WikiLeaks claims CIA can hack into phones, TVs
Nearly 9,000 documents allegedly leaked from CIA show it has produced more than 1,000 malware systems
WASHINGTON The Central Intelligence Agency (CIA) can turn your TV into a listening device, bypass popular encryption apps, and possibly control your car, according to a trove of documents allegedly from the US spy agency released by WikiLeaks.
The group posted nearly 9,000 documents it said were leaked from the CIA, in what it described as the largest-ever publication of secret intelligence materials.
WikiLeaks claimed a vast trove of CIA documents, hacking tools and code representing "the majority of its hacking arsenal" were leaked within the cyber security community - and that it had received, and released, a part of these.
"This extraordinary collection, which amounts to more than several hundred million lines of code, gives its possessor the entire hacking capacity of the CIA," it said, warning of a risk of cyber weapons proliferation.
Neither the CIA nor the White House would say if the documents were genuine.
If corroborated, the leak could represent a huge new embarrassment to US intelligence, adding to Edward Snowden's 2013 expose of the National Security Agency (NSA) spying on Americans' communications, and the arrest last year of an NSA official for removing massive amounts of top-secret material to his home over 20 years.

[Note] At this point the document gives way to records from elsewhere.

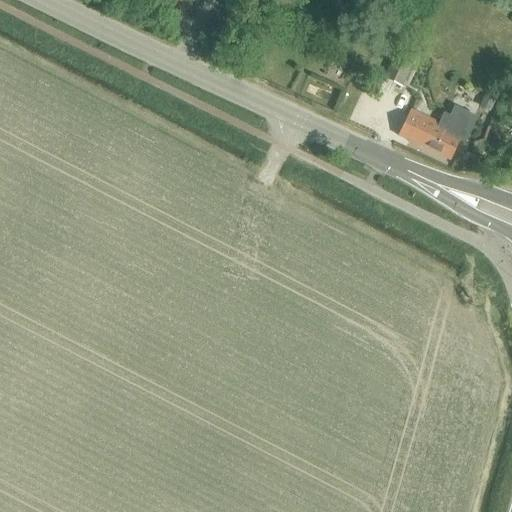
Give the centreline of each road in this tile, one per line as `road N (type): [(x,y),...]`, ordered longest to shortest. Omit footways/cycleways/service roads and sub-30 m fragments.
road 1 (unclassified): [(406,172),(43,0)]
road 2 (unclassified): [(406,172),(511,234)]
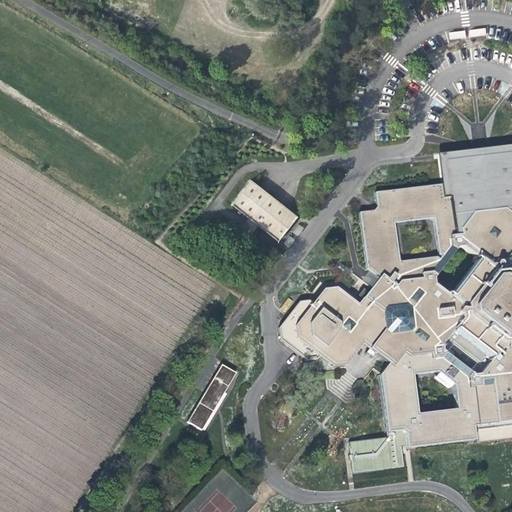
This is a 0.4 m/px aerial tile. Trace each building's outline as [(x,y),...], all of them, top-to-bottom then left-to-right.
[(376,373),(382,430),(396,428),(401,431),(402,446),(470,439),(469,426),(473,426),(474,426),(511,421),(511,148),(439,158),(441,185),(375,193),(377,206),(371,211),(358,212),(365,269),(376,277),(366,290),(362,287),(357,293),(361,297),(356,302),(335,286),(322,288),(311,301),(307,298),(299,299),(276,328),(278,339),(305,360),(315,359),(318,356),(331,367),(344,365),(361,343),(367,348),(364,352),(371,358),(374,354),(385,363),(376,373)] [(230,205),(269,233),(288,210),(248,181),(230,205)] [(288,210),(269,233),(276,239),(294,215),(288,210)] [(220,364),(185,422),(199,430),(200,429),(222,392),(234,373),(220,364)] [(224,394),(222,392),(200,429),(202,430),(224,394)] [(511,437),(511,421),(474,426),(473,426),(475,441),(511,437)]
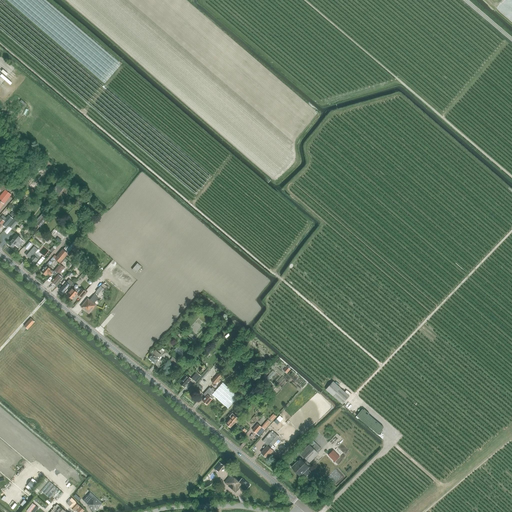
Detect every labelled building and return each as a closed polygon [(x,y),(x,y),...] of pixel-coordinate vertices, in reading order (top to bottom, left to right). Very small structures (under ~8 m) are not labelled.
[(4,57),(0,63),(12,70),(15,65),(4,57)] [(14,74),(25,78),(27,73),(16,68),(14,74)] [(58,184),(54,189),(60,193),(63,188),(58,184)] [(0,208),(11,195),(5,190),(0,196),(0,208)] [(3,215),(0,218),(0,228),(3,225),(5,227),(13,219),(9,215),(7,218),(3,215)] [(45,215),(37,224),(40,227),(48,217),(45,215)] [(10,241),(8,243),(10,245),(10,246),(11,247),(12,247),(13,248),(15,245),(18,248),(24,241),(21,239),(21,238),(17,234),(14,237),(10,241)] [(69,243),(63,250),(63,249),(57,256),(55,255),(43,269),(44,269),(41,271),(46,275),(48,274),(50,276),(54,272),(51,269),(50,268),(51,266),(50,265),(56,259),(60,263),(68,254),(73,248),(72,247),(73,246),(70,243),(70,244),(69,243)] [(30,252),(26,255),(30,259),(29,261),(33,265),(40,257),(36,253),(38,250),(34,246),(30,252)] [(39,263),(46,256),(43,254),(37,262),(39,263)] [(133,267),(137,270),(142,264),(138,260),(133,267)] [(58,272),(64,266),(61,264),(56,270),(58,272)] [(110,268),(100,280),(104,284),(114,272),(110,268)] [(60,279),(62,277),(58,274),(51,282),(55,285),(57,284),(58,285),(61,280),(60,279)] [(70,279),(69,281),(67,283),(65,281),(62,284),(63,285),(60,289),(64,293),(71,285),(71,286),(74,283),(70,279)] [(88,298),(81,307),(89,314),(96,305),(94,303),(98,298),(99,298),(101,296),(108,287),(103,283),(98,289),(96,287),(92,291),(95,293),(94,294),(90,300),(88,298)] [(81,298),(86,292),(80,287),(79,289),(77,288),(78,287),(78,286),(77,285),(75,285),(75,286),(75,287),(75,288),(73,289),(72,289),(69,292),(70,293),(68,295),(72,299),(77,294),(81,298)] [(29,328),(35,321),(31,318),(23,325),(27,329),(29,328)] [(151,353),(152,354),(148,358),(155,364),(161,356),(159,355),(160,354),(155,350),(154,351),(153,350),(151,353)] [(181,364),(173,357),(170,360),(175,364),(172,367),(176,370),(181,364)] [(270,379),(276,373),(273,371),(267,377),(270,379)] [(195,382),(201,376),(197,372),(192,378),(195,382)] [(215,384),(223,375),(220,372),(212,381),(215,384)] [(184,387),(191,379),(187,375),(180,383),(184,387)] [(342,404),(352,394),(348,390),(346,392),(333,381),(325,390),(342,404)] [(223,382),(214,392),(213,391),(215,389),(213,387),(211,389),(210,387),(203,394),(206,396),(202,400),(207,405),(215,397),(228,409),(239,397),(223,382)] [(231,428),(239,419),(232,413),(230,416),(231,418),(226,424),(231,428)] [(258,424),(252,430),(256,433),(261,427),(258,424)] [(267,445),(261,453),(267,458),(273,451),(270,448),(278,439),(278,438),(273,434),(270,432),(263,441),(265,443),(267,445)] [(300,458),(292,467),(300,476),(303,473),(305,475),(306,475),(307,475),(308,475),(309,473),(309,472),(309,471),(307,470),(308,468),(309,467),(307,465),(308,464),(307,463),(308,462),(309,463),(319,453),(309,444),(300,453),(306,459),(304,462),(300,458)] [(341,447),(338,450),(343,456),(346,453),(341,447)] [(330,454),(328,455),(334,461),(339,457),(334,451),(330,454)] [(213,468),(218,472),(223,466),(218,462),(213,468)] [(38,492),(51,478),(48,475),(34,489),(38,492)] [(245,491),(250,485),(242,478),(239,482),(231,475),(225,483),(228,485),(227,486),(236,492),(240,487),(245,491)] [(90,492),(83,500),(89,506),(88,507),(93,511),(94,511),(102,504),(90,492)] [(76,502),(72,498),(67,503),(71,507),(76,502)] [(76,502),(71,507),(75,511),(80,506),(76,502)]
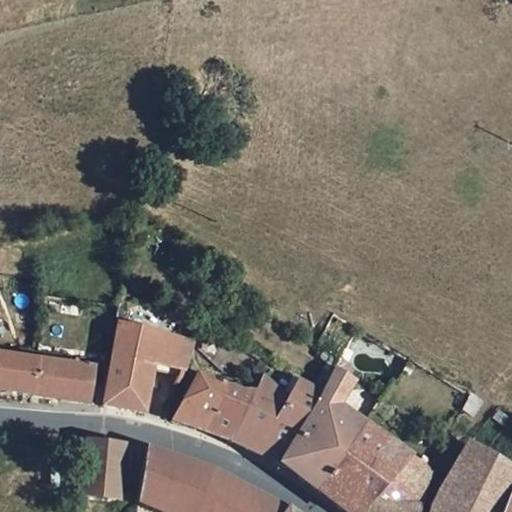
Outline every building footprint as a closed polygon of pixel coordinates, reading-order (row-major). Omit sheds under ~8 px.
[(150,412),(158,362),(190,367),(203,336),(121,316),(106,397),(106,404),(133,407),(150,412)] [(0,383),(89,397),(95,359),(0,343),(0,383)] [(233,378),(209,366),(182,420),(209,429),(233,378)] [(291,396),(270,366),(259,391),(239,438),(287,461),(324,390),(301,377),(291,396)] [(294,464),(327,489),(364,430),(339,414),(358,381),(337,366),(324,390),(287,461),(294,464)] [(259,391),(233,378),(209,429),(239,438),(259,391)] [(370,421),(364,430),(327,489),(358,511),(359,511),(362,508),(386,469),(381,464),(396,442),(370,421)] [(120,443),(83,439),(75,493),(116,496),(120,443)] [(396,442),(381,464),(386,469),(406,484),(387,511),(425,511),(438,475),(417,459),(396,442)] [(502,511),(511,490),(511,460),(469,444),(455,474),(437,511),(502,511)] [(134,500),(167,511),(280,511),(289,499),(223,469),(145,445),(144,446),(134,500)] [(387,511),(406,484),(386,469),(362,508),(366,511),(387,511)] [(511,511),(511,490),(502,511),(511,511)] [(306,511),(289,499),(280,511),(306,511)]
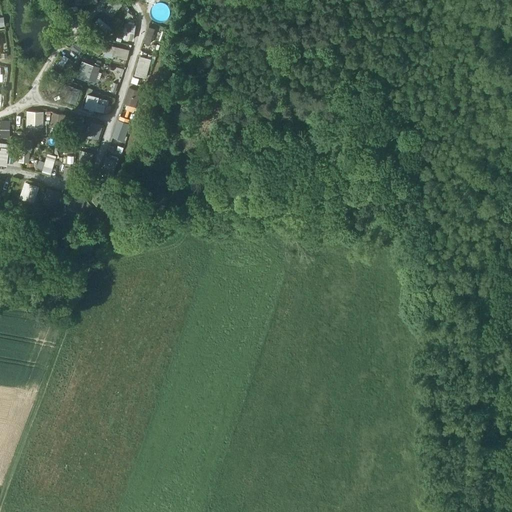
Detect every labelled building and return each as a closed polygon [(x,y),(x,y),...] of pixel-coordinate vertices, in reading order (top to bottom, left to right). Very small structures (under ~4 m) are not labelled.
[(109,0),(104,10),(113,16),(123,0),(109,0)] [(134,32),(136,24),(125,22),(123,38),(129,39),(130,31),(134,32)] [(77,38),(70,46),(78,54),(86,46),(77,38)] [(106,43),(104,54),(126,60),(129,49),(106,43)] [(95,82),(100,66),(81,60),(76,76),(95,82)] [(83,106),(106,112),(110,98),(87,93),(83,106)] [(43,126),(44,110),(26,110),(26,126),(43,126)] [(124,141),(133,117),(121,112),(112,136),(124,141)] [(13,119),(0,118),(0,122),(0,138),(12,139),(13,119)] [(82,138),(96,142),(102,123),(88,119),(82,138)] [(19,139),(19,161),(30,162),(30,139),(19,139)] [(0,164),(8,164),(8,143),(0,142),(0,164)] [(113,171),(120,152),(110,148),(102,168),(113,171)] [(47,152),(42,170),(51,173),(56,155),(47,152)] [(33,203),(38,186),(24,181),(18,199),(33,203)] [(44,199),(57,204),(61,193),(48,189),(44,199)]
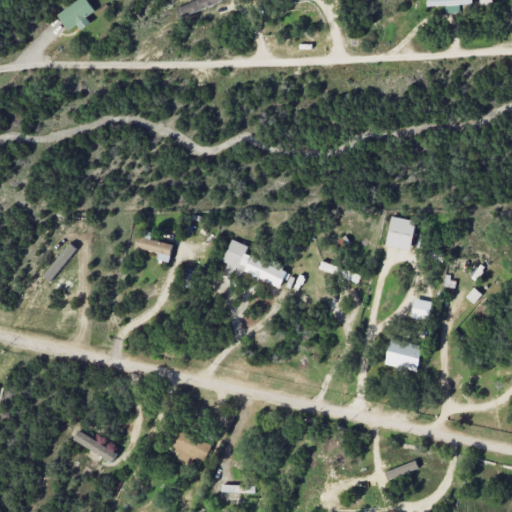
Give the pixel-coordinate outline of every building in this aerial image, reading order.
[(81,30),(91,22),(87,17),(95,10),(87,0),(76,0),(57,16),(69,31),(76,25),(81,30)] [(222,1),(222,0),(194,0),(176,8),(181,18),(222,1)] [(446,14),(460,13),(460,4),(472,4),(471,0),(426,0),(427,6),(446,6),(446,14)] [(385,245),(409,251),(416,221),(392,216),(385,245)] [(152,232),(145,230),(143,237),(138,236),(135,247),(159,253),(157,259),(169,262),(173,245),(151,239),(152,232)] [(282,288),(288,268),(245,255),(248,245),(230,240),(223,262),(227,263),(225,271),(282,288)] [(361,273),(320,263),(318,271),(359,281),(361,273)] [(182,287),(190,289),(195,270),(186,268),(182,287)] [(428,321),(432,302),(414,298),(411,317),(428,321)] [(498,314),(485,302),(463,326),(476,338),(498,314)] [(416,372),(423,347),(391,339),(385,364),(416,372)] [(212,444),(178,428),(169,447),(204,463),(212,444)] [(73,440),(112,462),(118,453),(78,430),(73,440)] [(255,493),(255,486),(222,485),(222,492),(255,493)]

WikiLeaks said the data shows that the CIA is now rivalling the NSA, the US government's main electronic spying body, in cyber warfare, but with less oversight.
The archive shows the CIA exploiting weaknesses it discovers in hardware and software systems, including those made by US companies - without letting anyone know about the flaws, AFP reported.
Documents show the CIA has produced more than 1,000 malware systems - viruses, trojans and other software that can infiltrate and control personal electronics, WikiLeaks noted.
These hacking tools have targeted iPhones, Android systems such as the personal phone reportedly still used by President Donald Trump, popular Microsoft software and Samsung smart TVs, which can be transformed into covert microphones, said WikiLeaks.
The agency has also examined hacking into the electronic control systems on cars and trucks, potentially enabling it to control them remotely.
By infecting and effectively taking over the software of smartphones, WikiLeaks said, the CIA can get around the encryption technologies of popular apps such as WhatsApp, Telegram, Weibo and Confide by collecting communications before they are encrypted.
Several tech firms that made the products that have been allegedly compromised by the CIA reacted to the claims, BBC reported. Apple's statement was the most detailed, saying it had already addressed some of the vulnerabilities.
It said: "The technology built into today's iPhone represents the best data security available to consumers, and we're constantly working to keep it that way.
"Our products and software are designed to quickly get security updates into the hands of our customers, with nearly 80 per cent of users running the latest version of our operating system."
Samsung - its F8000 series TVs was reportedly compromised via a hack co-developed with the UK's MI5 agency - was brief.
It said: "Protecting consumers' privacy and the security of our devices is a top priority at Samsung.
"We are aware of the report in question and are urgently looking into the matter."